Mit der Finanzkrise 2008 habe sich "fast unbemerkt" auch die globale Ordnung aufgelöst, meint Mason. Warum das so sein soll, macht er nicht klar. Die globale Ordnung hat sich halbwegs aufgelöst, als George W. Bush 2003 den Irakkrieg anberaumte. Seither ist der Nahe und Mittlere Osten in Aufruhr. Das zieht die gesamte Welt in Mitleidenschaft.

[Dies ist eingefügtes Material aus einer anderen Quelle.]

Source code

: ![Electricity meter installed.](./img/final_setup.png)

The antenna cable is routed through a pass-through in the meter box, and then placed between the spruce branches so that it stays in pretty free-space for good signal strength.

Ausführlich betrachtet Mason die Auswirkung der Digitalisierung auf das Leben der Menschen. Die hat in seinen Augen auch Vorteile. Seiner Ansicht nach macht die Informationstechnologie "den utopischen Sozialismus" möglich: "die Entstehung von Inseln der kooperativen Produktion für die gemeinsame Nutzung, eine deutliche Verringerung der Arbeitszeit und die Ausweitung der menschlichen Freiheit". Als ein Beispiel nennt er Wikipedia. Wie die Leute, die eines Tages angeblich nicht mehr so viel arbeiten müssen, das Geld zum Leben verdienen sollen, sagt er leider nicht.

Die letzten Kapitel seines Buches haben folgende Überschriften: "Wir müssen uns weigern, den Maschinen die Kontrolle zu überlassen", "Wir müssen uns den Ideen von Xi Jinping widersetzen", "Wir dürfen uns nie geschlagen geben", "Wir müssen das antifaschistische Leben führen". Zu all diesen Themen äußert er sich ebenso unausgegoren wie vehement. Er hält zu Karl Marx, der nämlich habe den "Zweck der Menschheit" darin gesehen, dass die Menschen "ihre eigene Befreiung" erreichen. Paul Masons kenntnisreiche, kinematografisch und historisch fundierte Höhenflüge erlauben es, das Lektüreerlebnis mit Versen Friedrich Hölderlins zu beschreiben. Einerlei, was Hölderlin seinerzeit tatsächlich hatte sagen wollen: Man fühlt sich "wie Wasser von Klippe zu Klippe geworfen. Jahr lang ins Ungewisse hinab".